Mon Jul 18 06:55:09 CEST 2005

> A related question is where's the trade-off between using ``in'' with a
> list, and a dictionary?  I presume that using it with small hashes will
> be faster than dictionries since it doesn't have to calculate the
> hashes.

Hi Bill,

Scanning for an elements in a list is a "linear" operation, in the sense
that the time it takes to search is proportional to the size of the list.
(Big list == big search time.)

Dictionaries have a lookup time that will probably be a constant-time
operation, regardless of the size of the collection.
(Big dictionary == probably doesn't matter.  *grin*)

This doesn't mean that dictionaries are always faster than lists: as you
know, calculating hash values can take time.  But the cost of hashing is
usually negligible, since many of Python primitive data types (like
strings) automatically cache their hash values too!

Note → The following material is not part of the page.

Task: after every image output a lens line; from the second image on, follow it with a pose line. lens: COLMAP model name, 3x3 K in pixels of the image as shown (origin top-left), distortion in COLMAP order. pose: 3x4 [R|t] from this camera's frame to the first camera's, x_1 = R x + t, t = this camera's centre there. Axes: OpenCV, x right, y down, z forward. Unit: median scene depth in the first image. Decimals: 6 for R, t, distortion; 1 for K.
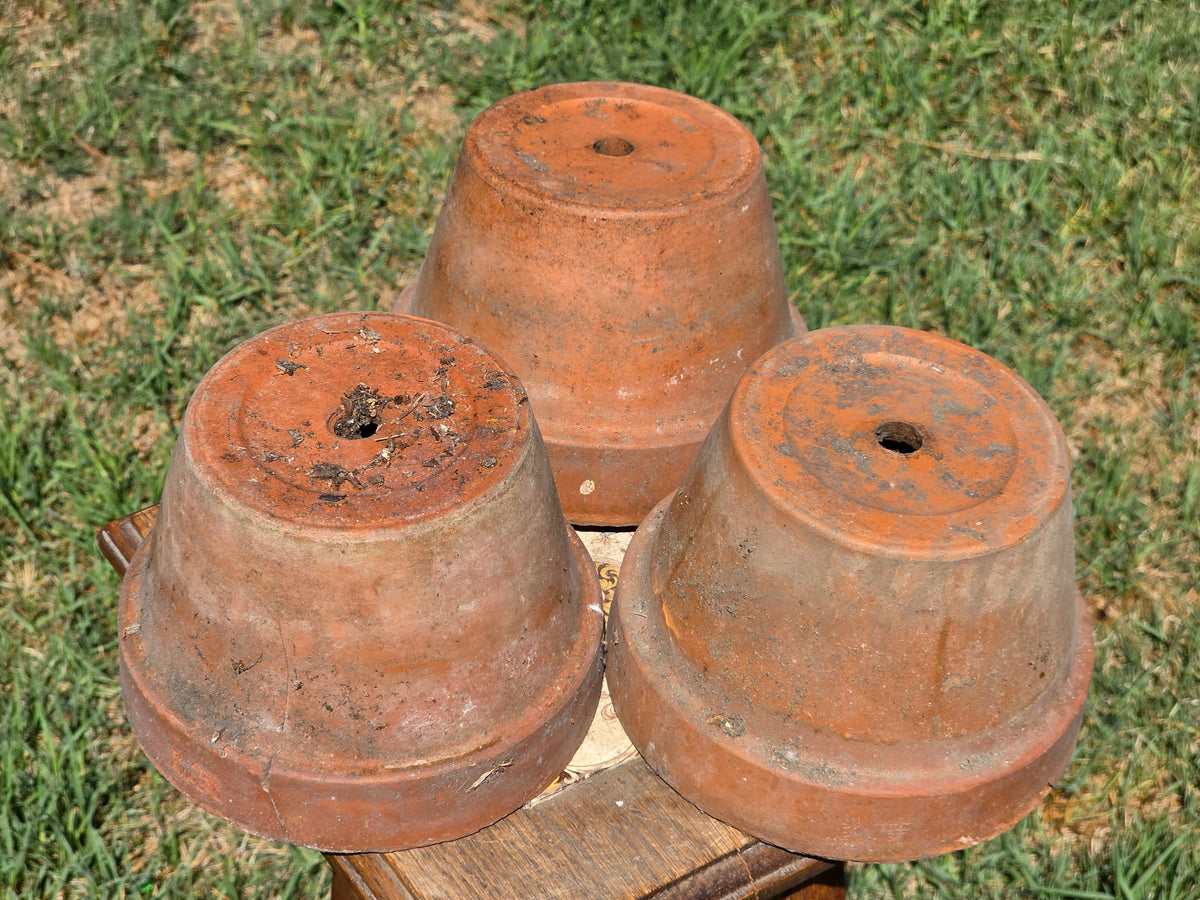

There's always a possibility, however remote, that the hash function is
hideous on the kind of data that you're using.  However, Python's
Dictionary implementation has been battle-tested and tuned well, so it's
probably not a mistake to use dictionaries if they seem like the
appropriate data structure.

A good book in algorithms will almost always cover the performance
characteristics of those two strategies; there are also a lot of good
resources on the web about them.  NIST has two articles on those two:

    http://www.nist.gov/dads/HTML/linearSearch.html
    http://www.nist.gov/dads/HTML/hashtab.html

and the excellent Wikipedia has nice readable articles:

    http://en.wikipedia.org/wiki/Linear_search
    http://en.wikipedia.org/wiki/Hashtable
    http://en.wikipedia.org/wiki/Category:Search_algorithms

Good luck to you!